In recent times a number of the leading flexible workspace providers were approaching traditional leases with caution. They tie up considerable working capital in bank guarantees and offer little flexibility to meet the market price during downturns. Their increasing preference is to partner with the landlord as a means of sharing the down cycles and up cycles. It has been shown that (with the exception of viral pandemics such as SARS and civil unrest such as the Hong Kong demonstrations) that if the desk rate is set in line with the underlying market price for property occupancy remains quite strong.

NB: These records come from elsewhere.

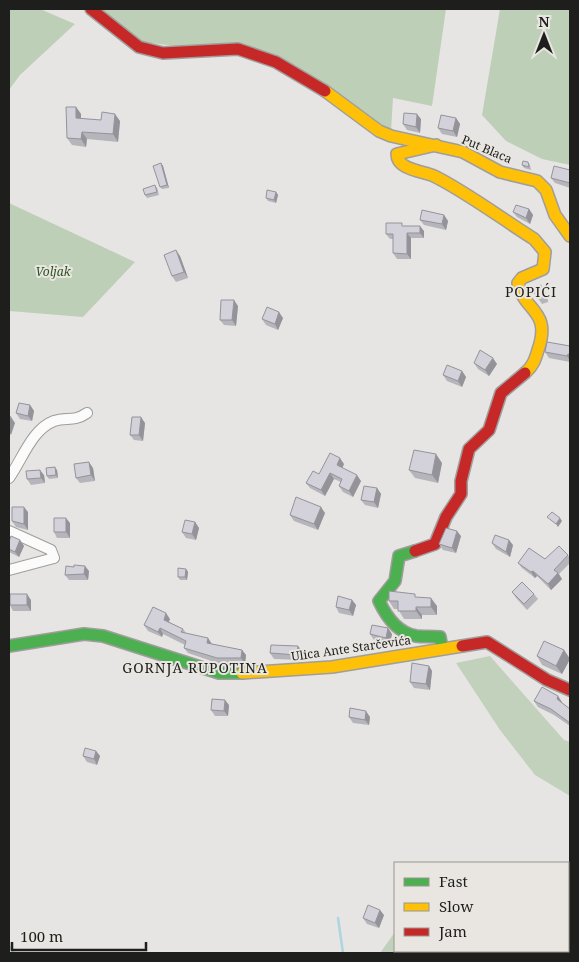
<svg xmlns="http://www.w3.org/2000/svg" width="579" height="962" viewBox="0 0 579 962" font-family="'Noto Serif',serif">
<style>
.green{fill:#c1d1bb}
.forest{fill:#becfb8}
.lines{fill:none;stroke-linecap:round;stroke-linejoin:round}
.stream{stroke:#abd6df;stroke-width:2.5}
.street-casing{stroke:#9f9e9c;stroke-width:12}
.fast-casing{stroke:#9f9e9c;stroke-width:14}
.slow-casing{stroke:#9f9e9c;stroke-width:14}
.jam-casing{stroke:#9f9e9c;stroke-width:14}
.street{stroke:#fbfbfb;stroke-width:10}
.fast{stroke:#4caf50;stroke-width:11}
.slow{stroke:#ffc107;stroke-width:11}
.jam{stroke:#c62828;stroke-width:11}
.wall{fill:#b5b5bb}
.shaded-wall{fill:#949399}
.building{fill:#d3d2da;stroke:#949399}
.labels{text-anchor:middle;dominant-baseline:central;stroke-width:4;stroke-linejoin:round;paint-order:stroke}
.street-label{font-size:12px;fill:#1e1e1c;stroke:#e9e6e1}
.park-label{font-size:12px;font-style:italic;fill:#29541f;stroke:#e9e6e1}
.neighbourhood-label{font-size:14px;letter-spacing:1px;fill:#1e1e1c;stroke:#e9e6e1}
</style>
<rect width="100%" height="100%" fill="#e7e5e3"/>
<path class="green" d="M490,656L564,740L570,742V796L535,775L500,730L456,663Z
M570,862V953H508L510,951H568V866Z
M395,932V951H470L473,953H380Z"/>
<path class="forest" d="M9,9H40L75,24L20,75L9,90Z
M98,9H446L432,106L393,98L391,131L281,59L143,42Z
M500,9H570V165L542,159L506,141L482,115Z
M9,203L135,262L83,317L9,311Z"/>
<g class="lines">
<path class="stream" d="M338,918L343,953
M9,946L14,953"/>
<g class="street-casing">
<path id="street" d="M9,478C22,460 32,429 54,421C67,417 74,422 87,413
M9,531L51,550L54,558L9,570"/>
</g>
<g class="fast-casing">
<path id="fast" d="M415,551L399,556L395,581L379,601C386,616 398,633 416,636C424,637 432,636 440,637L442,648
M9,646L84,634L103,636L219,673H242"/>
</g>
<g class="slow-casing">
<path id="slow" d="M325,91L379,131L391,136L463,152L500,172L537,181L546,190L555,215L570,236
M436,145L397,154C397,170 423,171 434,176C468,193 502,219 534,239L545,252L543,269L522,278L518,283C524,312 552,310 538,350C535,360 533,366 525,373
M242,673L332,667L462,646"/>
</g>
<g class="jam-casing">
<path id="jam" d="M91,9L139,47L163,53L238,49L276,62L325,91
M415,551L435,544L446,517L461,494V481L469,449L489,430L501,393L525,373
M462,646L487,642L547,680L570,690"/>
</g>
<use href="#street" class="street"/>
<use href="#fast" class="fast"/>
<use href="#slow" class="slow"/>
<use href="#jam" class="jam"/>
</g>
<path class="wall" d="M76,107L81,114V119L101,120L120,121L118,142L87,139L86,147L72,145L67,138Z
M456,118L460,124L457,137L442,134L438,128Z
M421,119L420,133L407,130L403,124Z
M528,162L530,165L531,170L524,168L522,165Z
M161,163L163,166L169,188L162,189L160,187Z
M570,170V188L555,183L551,178Z
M157,187L159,195L147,198L145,195Z
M276,192L278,195L276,203L268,201L266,198Z
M529,209L533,215L530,224L517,217L513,212Z
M444,215L448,221L446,230L424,225L420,220Z
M404,226L424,231V238H411V259H397L393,253V239H390L386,234Z
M180,256L188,278L176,282L172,276Z
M531,288L545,291L548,302L542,304Z
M238,306L236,326L224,325L220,320Z
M283,318L278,330L266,325L262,319Z
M570,346V362L549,358L545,352Z
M474,363L497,364L489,376L478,369Z
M462,371L466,377L462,387L447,381L443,375Z
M30,405L34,411L32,421L20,419L16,413Z
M145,423L143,441L134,440L130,435Z
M442,463L438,483L415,478L409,470Z
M344,464L342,468L361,481L353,497L343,492L339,486L341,482L334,479L325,496L310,488L306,483L319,474Z
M93,468L95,481L80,483L76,478Z
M57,470L58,478L49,479L47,476Z
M44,475L45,483L31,485L27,479Z
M377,488L381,494L378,508L365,505L361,500Z
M28,512V530L16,527L12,521Z
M325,513L318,530L294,521L290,515Z
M195,522L199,528L196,540L186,538L182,532Z
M70,523V538H57L54,532Z
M461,536L456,553L443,550L439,544Z
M20,540L24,546L19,557L9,552V541Z
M492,543L513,545L510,557L496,549Z
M568,555L570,558V563L559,574L562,579L551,590L537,576L535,578L522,568L518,563Z
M74,567L89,571L88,580H69L65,575Z
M186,569L188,572L187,580H180L178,577Z
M512,592L534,594L538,599L527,610L516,598Z
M418,598L437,606V615H422V619H404L398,609H394L389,601Z
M31,600V611H13L10,605Z
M352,600L356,605L353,616L339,613L336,607Z
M170,619L169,622L183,629L186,633L212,644L242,650L246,655L245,664H220L188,653L184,648L185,645L163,634L162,637L148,631L144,625Z
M370,634H392L390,643L374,640Z
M564,650L570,659L562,674L542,665L537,656Z
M302,651L301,660L274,659L270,653Z
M429,666L432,671L430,690L414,688L410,682Z
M534,701L562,702V703L570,709V726L554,715L538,707Z
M229,705L228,716H215L211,710Z
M349,717H370L369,725L353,723Z
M96,751L100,756L97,765L87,762L83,756Z
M384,915L379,928L367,924L363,918Z"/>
<path class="shaded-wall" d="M76,107L81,114V125L76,118Z
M115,114L120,121L118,142L113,134Z
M417,114L421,119L420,133L416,127Z
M456,118L460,124L457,137L453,131Z
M82,132L87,139L86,147L81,139Z
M161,163L163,166L169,188L167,185Z
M276,192L278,195L276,203L274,200Z
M529,209L533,215L530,224L526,218Z
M444,215L448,221L446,230L442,224Z
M420,226L424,231V238L420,233Z
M407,233L411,238V259L407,254Z
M176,250L180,256L188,278L184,272Z
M541,285L545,291L548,302L545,296Z
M234,300L238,306L236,326L232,320Z
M279,312L283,318L278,330L275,324Z
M568,354L570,357V361L567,356Z
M493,358L497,364L489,376L485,370Z
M462,371L466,377L462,387L458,381Z
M30,405L34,411L32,421L28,416Z
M11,417L15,423L11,435L9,432V424Z
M141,417L145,423L143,441L139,435Z
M436,454L442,463L438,483L432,475Z
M340,458L344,464L341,471L337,465Z
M89,462L93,468L95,481L91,475Z
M55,467L57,470L58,478L56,475Z
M40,470L44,475L45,483L41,478Z
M330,473L334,479L325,496L321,490Z
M357,475L361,481L353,497L349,491Z
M377,488L381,494L378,508L374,502Z
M24,507L28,512V530L24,524Z
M321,507L325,513L318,530L314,524Z
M66,518L70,523V538L66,532Z
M560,518L562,521L558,527L556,524Z
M195,522L199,528L196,540L192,534Z
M457,531L461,536L456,553L452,548Z
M20,540L24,546L19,557L15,552Z
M509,540L513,545L510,557L506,552Z
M85,566L89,571L88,580L84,574Z
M186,569L188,572L187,580L185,577Z
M533,571L537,576L535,578L531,572Z
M558,573L562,579L551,590L548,584Z
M27,594L31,600V611L27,605Z
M431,598L437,606V615L431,607Z
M352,600L356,605L353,616L349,610Z
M416,607L422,615V619L416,611Z
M166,613L170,619L167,625L164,620Z
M160,628L163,634L162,637L158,632Z
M388,628L392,634L390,643L386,638Z
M208,638L212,644L207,643Z
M298,646L302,651L301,660L297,655Z
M242,650L246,655L245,664L241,658Z
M564,650L570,659L562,674L556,666Z
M429,666L432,671L430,690L426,684Z
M558,696L562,702L561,704L557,699Z
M225,700L229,705L228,716L224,711Z
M366,711L370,717L369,725L365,720Z
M96,751L100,756L97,765L94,759Z
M380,910L384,915L379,928L375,923Z"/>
<path class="building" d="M66,107H76V118L101,120L102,112L115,114L113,134L82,132L81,139L67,138Z
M404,113L417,114L416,127L403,124Z
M441,115L456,118L453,131L438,128Z
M523,161L528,162L529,167L522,165Z
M161,163L167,185L160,187L153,166Z
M554,166L570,170V183L551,178Z
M155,185L157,192L145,195L143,189Z
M267,190L276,192L274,200L266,198Z
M516,205L529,209L526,218L513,212Z
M422,210L444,215L442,224L420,220Z
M386,223H402V226H420V233H407V254L393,253V234H386Z
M176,250L184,272L172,276L164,255Z
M541,285L545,296L538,298L531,288Z
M221,300H234L232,320H220Z
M267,307L279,312L275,324L262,319Z
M547,342L570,346V354H568L567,356L545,352Z
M480,350L493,358L485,370L474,363Z
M447,365L462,371L458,381L443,375Z
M19,403L30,405L28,416L16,413Z
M9,416L11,417L9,424Z
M132,417H141L139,435H130Z
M414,450L436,454L432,475L409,470Z
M330,453L340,458L337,465L357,475L349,491L339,486L342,479L330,473L321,490L306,483L313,471L319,474Z
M89,462L91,475L76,478L74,464Z
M55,467L56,475L47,476L46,468Z
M40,470L41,478L27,479L26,471Z
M364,486L377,488L374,502L361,500Z
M296,497L321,507L314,524L290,515Z
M12,507H24V524L12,521Z
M552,512L560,518L556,524L547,517Z
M54,518H66V532H54Z
M185,520L195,522L192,534L182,532Z
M446,528L457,531L452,548L439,544Z
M495,535L509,540L506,552L492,543Z
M11,536L20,540L15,552L9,549V541Z
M559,546L568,555L554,570L558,573L548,584L533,571L531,572L518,563L529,548L545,559Z
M74,565L85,566L84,574L65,575L66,566L74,567Z
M178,568L186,569L185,577H178Z
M522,582L534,594L524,604L512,592Z
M389,591L415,594V597L431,598V607H416V611H398V601H389Z
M10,594H27V605H10Z
M338,596L352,600L349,610L336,607Z
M153,607L166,613L164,620L183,629L181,632L208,638L207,643L242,650L241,658H217L184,648L186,641L160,628L158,632L144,625Z
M372,625L388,628L386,638L370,634Z
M544,641L564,650L556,666L537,656Z
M271,645L298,646L297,655L270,653Z
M412,663L429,666L426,684L410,682Z
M542,687L558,696L557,699L570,709V723L551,709L534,701Z
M212,699L225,700L224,711L211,710Z
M350,708L366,711L365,720L349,717Z
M85,748L96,751L94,759L83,756Z
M368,905L380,910L375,923L363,918Z"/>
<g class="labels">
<g class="street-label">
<text transform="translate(487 149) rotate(23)">Put Blaca</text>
<text transform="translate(351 648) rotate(-8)">Ulica Ante Starčevića</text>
</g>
<g class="park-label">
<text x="53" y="271">Voljak</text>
</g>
<g class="neighbourhood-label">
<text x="531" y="291">POPIĆI</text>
<text x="195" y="667">GORNJA RUPOTINA</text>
</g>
</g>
<rect width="579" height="962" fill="none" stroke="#1e1e1c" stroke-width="20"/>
<rect x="394" y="862" width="175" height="90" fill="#e9e6e1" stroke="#989692"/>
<rect x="404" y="878" width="25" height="8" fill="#4caf50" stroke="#989692"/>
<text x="439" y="887" font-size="15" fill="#1e1e1c">Fast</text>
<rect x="404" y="903" width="25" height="8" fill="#ffc107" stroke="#989692"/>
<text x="439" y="912" font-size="15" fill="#1e1e1c">Slow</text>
<rect x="404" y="928" width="25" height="8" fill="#c62828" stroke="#989692"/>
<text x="439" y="937" font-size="15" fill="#1e1e1c">Jam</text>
<g transform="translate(544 35)" stroke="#e9e6e1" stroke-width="4" paint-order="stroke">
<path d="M0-4L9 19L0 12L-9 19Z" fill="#1e1e1c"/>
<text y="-8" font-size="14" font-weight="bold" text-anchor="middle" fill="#1e1e1c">N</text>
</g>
<path d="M12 942v8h134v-8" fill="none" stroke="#1e1e1c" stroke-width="2.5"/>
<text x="20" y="942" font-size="15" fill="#1e1e1c" stroke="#e9e6e1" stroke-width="4" paint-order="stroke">100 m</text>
</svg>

The impact of COVID-19 will strengthen many operator’s resolve to grow through partnerships or variable income structures or not at all. Major landlords will be keenly aware that long term, straight line leases to flexible workspace operators do not offer the surety they had hoped for. They will need to increasingly incorporate flexible working to their portfolio and will be faced with the choice of accepting flexible arrangements or venture into self-management, which has its own set of risks.

The goal of securing predictable, secure income month on month for years can no longer be a driving force. Landlords will need to assess emerging opportunities with flexible workspace operators in the context of

–      Return on cost

–      Cashflow

–      Brand alignment

–      Amenity uplift

6. Government will get more involved

Government will play a vital role in the restoration of the economy post COVID-19 shutdown. As an economic stimulation and decentralisation tool, there is a lot to be said for the provision of flexible workspace in town centres.

Government will increasingly use carrot and stick mechanisms to promote supply. There will be an opportunity for the larger landlords (especially during the development cycle) in suburbia to proactively engage with Government around the delivery of these services and improve the prospect of securing positive incentives rather than being forced into prescribed outcomes.

 

This note is an opinion piece. It reflects the views of Bioom based on the information available to it at the time of writing, 26 March 2020.